"Several painful years can pass from the time the first symptoms of arthritis begin to appear until the doctor can confirm the specific type of arthritis suffered by the patient. There are many varieties of this illness which affects one out of every five adults and represents the main cause of disability in the elderly. In most cases, the patients must wait, their symptoms advancing all the while, until their physician can determine the specific type of arthritis at hand, during which time damage caused can prove irreparable.
This is the situation Thibault Helleputte aims to prevent through his development of RheumaKit, the first molecular test capable of diagnosing arthritis in its early phases and thereby improving the quality of life for those affected by the disease. Having a firm diagnosis is fundamental: the treatment for rheumatoid arthritis is useless against osteoarthritis, two of the most common strains of arthritis, both of which can be more precisely diagnosed using Helleputte´s test.
“When a doctor wants to treat a patient suffering from arthritis in its early stages without a firm diagnosis for lack of more advances symptoms, he can perform a biopsy and use Rheumakit,” the researcher explains. The biopsy obtains a sample of the synovial fluid, a substance produced by the body to lubricate our joints, which is introduced into a collection and transport kit and sent to the lab. There the sample undergoes molecular analysis to measure the genetic activity using 100 different markers. DNAlytics, the company founded by Helleputte, then notifies the physician that the test results are available.

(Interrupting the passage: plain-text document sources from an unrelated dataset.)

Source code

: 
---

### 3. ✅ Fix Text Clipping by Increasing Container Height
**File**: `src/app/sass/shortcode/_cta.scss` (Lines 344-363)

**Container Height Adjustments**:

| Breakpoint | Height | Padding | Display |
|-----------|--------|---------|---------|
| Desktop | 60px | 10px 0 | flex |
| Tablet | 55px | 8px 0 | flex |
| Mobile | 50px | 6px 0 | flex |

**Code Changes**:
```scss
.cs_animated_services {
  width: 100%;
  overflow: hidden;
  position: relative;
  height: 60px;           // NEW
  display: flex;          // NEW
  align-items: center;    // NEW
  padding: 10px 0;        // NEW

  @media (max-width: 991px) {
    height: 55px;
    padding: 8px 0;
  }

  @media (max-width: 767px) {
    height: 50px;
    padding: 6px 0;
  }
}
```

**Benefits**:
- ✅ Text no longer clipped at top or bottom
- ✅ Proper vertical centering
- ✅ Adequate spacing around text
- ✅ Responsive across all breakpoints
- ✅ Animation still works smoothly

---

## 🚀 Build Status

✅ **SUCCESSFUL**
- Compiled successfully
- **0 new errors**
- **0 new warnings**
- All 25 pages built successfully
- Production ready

The specialist can then use DNALytic´s online platform to introduce additional diagnostic information which allows the platform´s algorithms to refine the analysis performed on the molecular sample. The result is a report detailing the probabilities of the patient suffering each variety of arthritis. In the case of rheumatoid arthritis, this process yields a success rate of over 90%. With this information the physician can initiate treatment up to 3 years earlier than they could have using traditional diagnostic techniques.
Helleputte got his start within the field of medical bioinformatic analysis during his doctorate work, which he completed at the Catholic University of Louvain (Belgium) in 2010. In 2012 he founded DNAlytics to continue the work he began at the university and to provide medical consulting and biomedical analysis services, but he soon decided to apply his experience to the development of diagnostic tests. Using the tissue samples and clinical histories of donors along with their eventual diagnoses, he was able to develop and calibrate Rheumakit, which was officially approved for widespread use in 2014.

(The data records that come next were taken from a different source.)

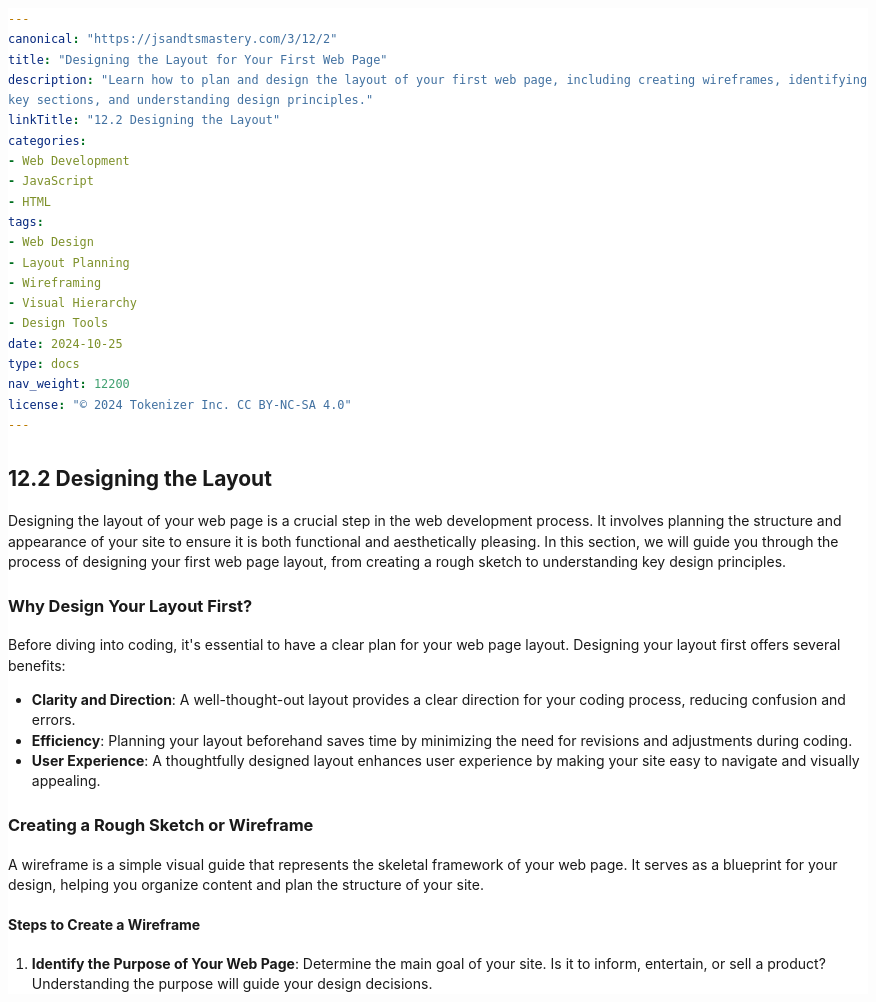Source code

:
```yaml
---
canonical: "https://jsandtsmastery.com/3/12/2"
title: "Designing the Layout for Your First Web Page"
description: "Learn how to plan and design the layout of your first web page, including creating wireframes, identifying key sections, and understanding design principles."
linkTitle: "12.2 Designing the Layout"
categories:
- Web Development
- JavaScript
- HTML
tags:
- Web Design
- Layout Planning
- Wireframing
- Visual Hierarchy
- Design Tools
date: 2024-10-25
type: docs
nav_weight: 12200
license: "© 2024 Tokenizer Inc. CC BY-NC-SA 4.0"
---
```


## 12.2 Designing the Layout

Designing the layout of your web page is a crucial step in the web development process. It involves planning the structure and appearance of your site to ensure it is both functional and aesthetically pleasing. In this section, we will guide you through the process of designing your first web page layout, from creating a rough sketch to understanding key design principles.

### Why Design Your Layout First?

Before diving into coding, it's essential to have a clear plan for your web page layout. Designing your layout first offers several benefits:

- **Clarity and Direction**: A well-thought-out layout provides a clear direction for your coding process, reducing confusion and errors.
- **Efficiency**: Planning your layout beforehand saves time by minimizing the need for revisions and adjustments during coding.
- **User Experience**: A thoughtfully designed layout enhances user experience by making your site easy to navigate and visually appealing.

### Creating a Rough Sketch or Wireframe

A wireframe is a simple visual guide that represents the skeletal framework of your web page. It serves as a blueprint for your design, helping you organize content and plan the structure of your site.

#### Steps to Create a Wireframe

1. **Identify the Purpose of Your Web Page**: Determine the main goal of your site. Is it to inform, entertain, or sell a product? Understanding the purpose will guide your design decisions.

“Currently we are working on incorporating further characteristics into our online platform, such as personalized therapeutic recommendations”, the CEO of DNAlytics explains. Despite having a precise diagnosis, not every treatment bears results. Thanks to Helleputte´s tests, personalized treatments can help to palliate this challenge. The goal is twofold: to provide improved medical attention for arthritis patients and at the same time avoid incurring unnecessary costs for the healthcare system by applying ineffective treatments.
In the words of Jonathan Weitzmann, Professor and head of the Genetics and Epigenetics Department at the University of Paris Diderot (France) and jury member for the MIT Technology Review Innovators Under 35 Belgium awards, Thibault Helleputte “is prudently and solidly tackling the integration of data anlaysis with diagnostics and patient care”."